Rimpang jahe, terutama yang dipanen pada umur yang masih muda tidak bertahan lama disimpan di gudang. Untuk itu diperlukan pengolahan secepatnya agar tetap layak dikonsumsi.
Terdapat beberapa hasil pengolahan jahe yang terdapat di pasaran, yaitu:
  • Jahe segar
  • Jahe kering
  • Awetan jahe
  • Jahe bubuk
  • Minyak jahe
  • Oleoresin jahe

Jahe kering

Merupakan potongan jahe yang kemudian dikeringkan. Jenis ini sangat populer di pasar tradisional.

 Awetan jahe

Merupakan hasil pengolahan tradisional dari jahe segar, terutama jahe muda. Yang paling sering ditemui di pasaran adalah acar, asinan, sirup, dan kristal jahe. Jenis ini disukai konsumen dari daerah Asia dan Australia.

 Bubuk jahe

Merupakan hasil pengolahan lebih lanjut dari jahe menggunakan teknologi industri. Bubuk jahe diperlukan untuk keperluan farmasi, minuman, alkohol dan jamu. Biasanya menggunakan bahan baku jahe kering.

 Oleoresin jahe

Adalah hasil pengolahan lebih lanjut dari tepung jahe. Bentuknya berupa cairan cokelat dengan kandungan minyak asiri 15 hingga 35%.

 Habitat

Jahe tumbuh subur di ketinggian 0 hingga 1500 meter di atas permukaan laut, kecuali jenis jahe gajah di ketinggian 500 hingga 950 meter.
Untuk bisa berproduksi optimal, dibutuhkan curah hujan 2500 hingga 3000 mm per tahun, kelembapan 80% dan tanah lembab dengan PH 5,5 hingga 7,0 dan unsur hara tinggi. Tanah yang digunakan untuk penanaman jahe tidak boleh tergenang.

 Varietas

Terdapat tiga jenis jahe yang populer di pasaran, yaitu:

 Jahe gajah/jahe badak

Merupakan jahe yang paling disukai di pasaran internasional. Bentuknya besar gemuk dan rasanya tidak terlalu pedas. Daging rimpang berwarna kuning hingga putih.

 Jahe kuning

Merupakan jahe yang banyak dipakai sebagai bumbu masakan, terutama untuk konsumsi lokal. Rasa dan aromanya cukup tajam. Ukuran rimpang sedang dengan warna kuning.

 Jahe merah

Jahe jenis ini memiliki kandungan minyak asiri tinggi dan rasa paling pedas, sehingga cocok untuk bahan dasar farmasi dan jamu. Ukuran rimpangnya paling kecil dengan warna merah. Dengan serat lebih besar dibanding jahe biasa.

Produk jahe

Di masyarakat barat, ginger ale merupakan produk yang digemari. Sementara Jepang dan Tiongkok sangat menyukai asinan jahe. Sirup jahe disenangi masyarakat Tiongkok, Eropa dan Jepang.
Di Indonesia, sekoteng, bandrek, dan wedang jahe merupakan minuman yang digemari karena mampu memberikan rasa hangat di malam hari, terutama di daerah pegunungan.

 Referensi

  • Harmono, STP dan Drs Agus Andoko, Budidaya dan Peluang Bisnis Jahe, Penerbit Agromedia Pustaka, 2005.
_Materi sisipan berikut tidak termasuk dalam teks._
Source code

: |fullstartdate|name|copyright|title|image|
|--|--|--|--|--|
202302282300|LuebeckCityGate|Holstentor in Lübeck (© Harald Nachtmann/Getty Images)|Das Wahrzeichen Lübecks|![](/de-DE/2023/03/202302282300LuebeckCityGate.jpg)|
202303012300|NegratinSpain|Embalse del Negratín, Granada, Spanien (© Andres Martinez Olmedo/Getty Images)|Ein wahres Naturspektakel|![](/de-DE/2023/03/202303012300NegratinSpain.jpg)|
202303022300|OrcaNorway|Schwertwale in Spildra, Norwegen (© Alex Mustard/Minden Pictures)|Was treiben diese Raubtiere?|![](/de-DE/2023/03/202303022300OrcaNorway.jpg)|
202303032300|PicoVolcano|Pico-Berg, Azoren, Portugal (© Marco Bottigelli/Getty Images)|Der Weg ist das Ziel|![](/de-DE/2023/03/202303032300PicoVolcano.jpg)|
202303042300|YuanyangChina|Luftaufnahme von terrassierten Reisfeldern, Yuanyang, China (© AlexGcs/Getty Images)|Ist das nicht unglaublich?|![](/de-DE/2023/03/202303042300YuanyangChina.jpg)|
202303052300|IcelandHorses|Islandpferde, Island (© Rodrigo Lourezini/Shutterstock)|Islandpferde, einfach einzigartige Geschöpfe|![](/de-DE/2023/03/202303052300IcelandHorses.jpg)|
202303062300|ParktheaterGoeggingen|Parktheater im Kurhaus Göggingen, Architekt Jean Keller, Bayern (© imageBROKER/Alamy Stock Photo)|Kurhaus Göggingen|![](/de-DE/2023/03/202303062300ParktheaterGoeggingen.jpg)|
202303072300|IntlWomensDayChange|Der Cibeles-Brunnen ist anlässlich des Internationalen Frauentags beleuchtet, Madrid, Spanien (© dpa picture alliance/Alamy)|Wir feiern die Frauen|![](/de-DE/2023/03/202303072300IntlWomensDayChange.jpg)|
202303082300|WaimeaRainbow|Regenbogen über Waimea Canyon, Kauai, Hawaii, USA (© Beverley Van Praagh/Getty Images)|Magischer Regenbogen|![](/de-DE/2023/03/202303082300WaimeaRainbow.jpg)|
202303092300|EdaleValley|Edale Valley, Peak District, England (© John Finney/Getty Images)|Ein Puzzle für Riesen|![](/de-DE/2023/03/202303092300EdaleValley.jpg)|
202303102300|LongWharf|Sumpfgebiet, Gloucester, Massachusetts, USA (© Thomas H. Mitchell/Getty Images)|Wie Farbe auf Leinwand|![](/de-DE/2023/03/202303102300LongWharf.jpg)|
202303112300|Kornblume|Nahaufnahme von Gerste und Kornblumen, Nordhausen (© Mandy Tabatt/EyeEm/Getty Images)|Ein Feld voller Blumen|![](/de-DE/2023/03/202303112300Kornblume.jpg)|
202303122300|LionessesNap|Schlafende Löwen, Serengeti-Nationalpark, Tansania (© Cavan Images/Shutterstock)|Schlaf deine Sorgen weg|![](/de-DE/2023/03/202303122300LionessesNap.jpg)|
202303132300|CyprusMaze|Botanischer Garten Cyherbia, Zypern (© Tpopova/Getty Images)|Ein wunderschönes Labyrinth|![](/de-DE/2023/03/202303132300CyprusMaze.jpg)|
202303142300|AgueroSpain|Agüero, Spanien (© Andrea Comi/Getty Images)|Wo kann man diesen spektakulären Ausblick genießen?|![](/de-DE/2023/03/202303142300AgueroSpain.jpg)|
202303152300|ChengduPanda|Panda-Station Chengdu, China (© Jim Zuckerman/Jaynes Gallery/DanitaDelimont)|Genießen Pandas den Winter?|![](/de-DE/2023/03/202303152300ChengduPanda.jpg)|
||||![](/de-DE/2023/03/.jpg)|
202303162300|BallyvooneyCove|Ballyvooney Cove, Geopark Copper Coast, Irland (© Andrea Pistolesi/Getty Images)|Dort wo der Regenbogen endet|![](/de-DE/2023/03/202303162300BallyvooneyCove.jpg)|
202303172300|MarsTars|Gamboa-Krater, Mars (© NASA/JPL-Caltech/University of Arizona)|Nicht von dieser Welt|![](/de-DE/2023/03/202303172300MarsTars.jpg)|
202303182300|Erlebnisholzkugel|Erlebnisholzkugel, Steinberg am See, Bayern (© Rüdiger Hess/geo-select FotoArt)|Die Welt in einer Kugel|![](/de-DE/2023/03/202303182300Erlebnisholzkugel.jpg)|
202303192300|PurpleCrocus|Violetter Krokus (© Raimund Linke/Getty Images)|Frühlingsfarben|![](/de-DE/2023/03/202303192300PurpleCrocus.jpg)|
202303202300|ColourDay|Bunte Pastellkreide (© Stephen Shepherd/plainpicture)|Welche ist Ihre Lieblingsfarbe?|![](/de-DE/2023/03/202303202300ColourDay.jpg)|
http://id.wikipedia.org/wiki/Jahe       







1 komentar:

  1. Kami menjual minyak atsiri/ Essensial Oil murni tanpa campuran sebagai parfume, aroma terapi, dll. Tersedia:

    Minyak Adas (Feuniculli Oil)

    Minyak Akar Wangi (Vetiver Oil)

    Minyak Akasia (Cassia Oil)

    Minyak Anis (Anise Oil)

    Minyak Bangle (Zingiber purpureum Oil)

    Minyak Bergamot (Bergamot Oil)

    Minyak Bulus

    Minyak Bunga Cengkeh (Clove Bud Oil)

    Minyak Bunga Matahari

    Minyak Cabe Biasa (Hot Chili Oil)

    Minyak Cendana Kupang (Kupang Sandalwood Oil)

    Minyak Cendana Papua (Papua Sandalwood Armyris)

    Minyak Citrus (Citrus Oil)

    Minyak Coklat (Cacao Oil)

    Minyak Daun Cengkeh (Clove Leaf Oil)

    Minyak Daun Jeruk Purut (Kaffir Lime Oil)

    Minyak Dlingu (Calamus Oil)

    Minyak Eucaliptus

    Minyak Floral (Floral Oil)

    Minyak Gagang Cengkeh (Clove Stem Oil)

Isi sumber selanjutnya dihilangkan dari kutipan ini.